Jimmy’s father was genuinely baffled by his son’s enormous success and also, if truth were told, slightly irritated by it. Derek Corby had dealt in the business of money all his life, he understood it, and yet here was his son, who clearly
didn’t
understand it, making sacks of the stuff every day.
‘You’re just jealous, Derek,’ his wife always teased when Jimmy and his dad locked horns. ‘I think you should be delighted. Imagine if he was still pinching money out of my purse like he used to when he was a student.’
There was some truth in what Nora said, but it wasn’t just jealousy. Jimmy’s wealth made his father uneasy. As a bank manager he knew about financial probity. It was the watchword on which his life had been built.
‘The rules of banking are very clear, Jimmy,’ Derek tried to explain when the Corbys were out together on one of their fishing Sundays, which Jimmy sometimes attended right up until the day he met Monica. ‘The amount of money I am able to lend is dependent on the amount of capital I have in my—’

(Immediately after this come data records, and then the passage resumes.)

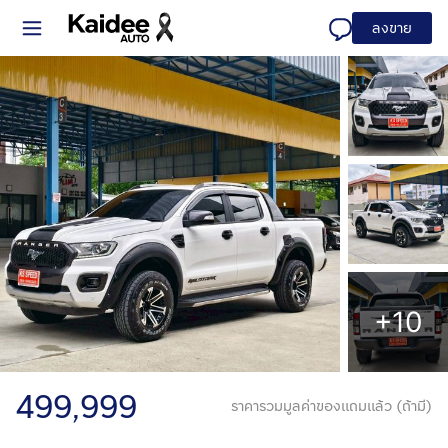
ลงขาย
+10
499,999
ราคารวมมูลค่าของแถมแล้ว (ถ้ามี)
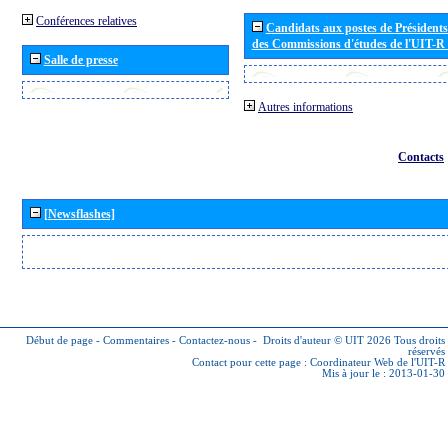
Conférences relatives
Candidats aux postes de Présidents 
des Commissions d'études de l'UIT-R
Salle de presse
Autres informations
Contacts
[Newsflashes]
Début de page
-
Commentaires
-
Contactez-nous
-
Droits d'auteur © UIT 2026
Tous droits
réservés
Contact pour cette page :
Coordinateur Web de l'UIT-R
Mis à jour le : 2013-01-30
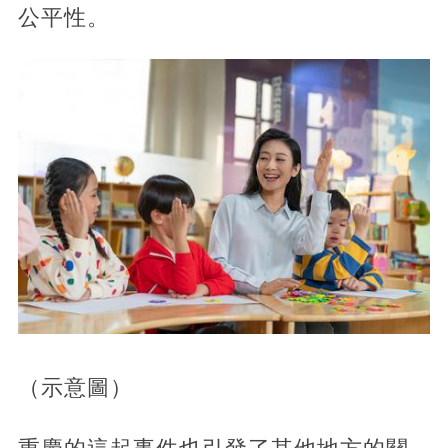
公平性。
（示意圖）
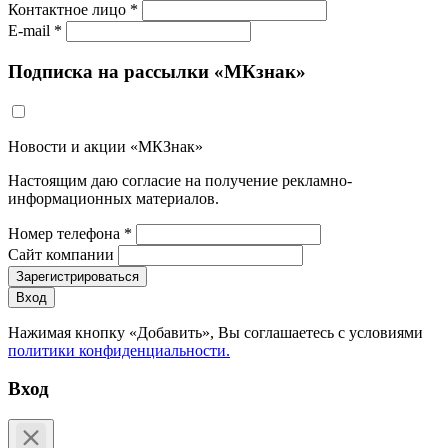
Контактное лицо *
E-mail *
Подписка на рассылки «МКзнак»
Новости и акции «МКЗнак»
Настоящим даю согласие на получение рекламно-
информационных материалов.
Номер телефона *
Сайт компании
Зарегистрироваться
Вход
Нажимая кнопку «Добавить», Вы соглашаетесь c условиями
политики конфиденциальности.
Вход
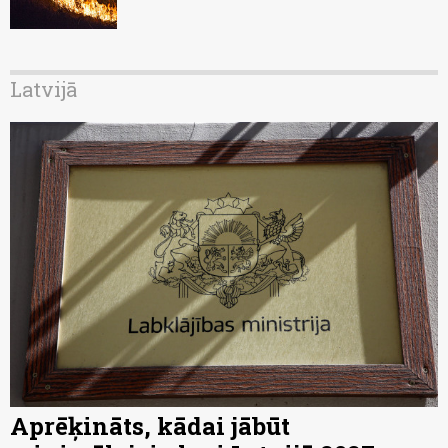
Latvijā
Aprēķināts, kādai jābūt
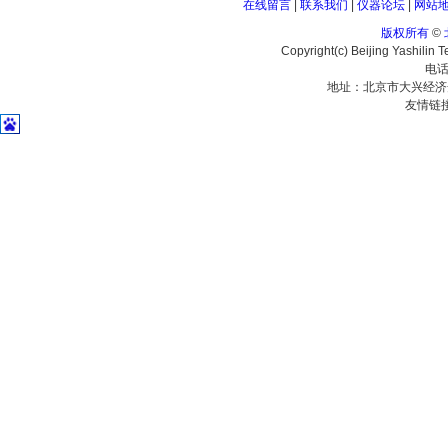
在线留言
|
联系我们
|
仪器论坛
|
网站
版权所有
©
Copyright(c) Beijing Yashilin 
电话
地址：北京市大兴经济
友情链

‘Yeah, right, Dad, for sure,’ Jimmy interrupted. ‘Can we start the picnic yet, Mum?’
‘Don’t be ridiculous,’ Nora replied. ‘Not until we’ve caught at least one fish.’
‘What is more,’ Derek pressed on, ‘and you need to hear this, Jim, the security on which I lend that money must be sufficient to cover the debt, should the borrower default.’
‘Stop sniffing, Jimmy,’ Nora scolded, handing her son a loo roll from the basket. ‘You never stop sniffing these days. Are you looking after yourself? You seem to have a constant cold.’
‘I’m fine, Mum,’ Jimmy replied, rubbing his nose, a nose which his mother would have been shocked to hear was currently costing Jimmy almost as much a week to cater for as her husband earned at the bank.
‘And I always,
always
remember,’ Derek continued, so used to having his lectures ignored that he no longer seemed to notice, ‘that the money I lend is not mine. It’s not even the bank’s. It belongs to the
savers
.’
‘Got one!’ Nora exclaimed, pulling a minnow from the water.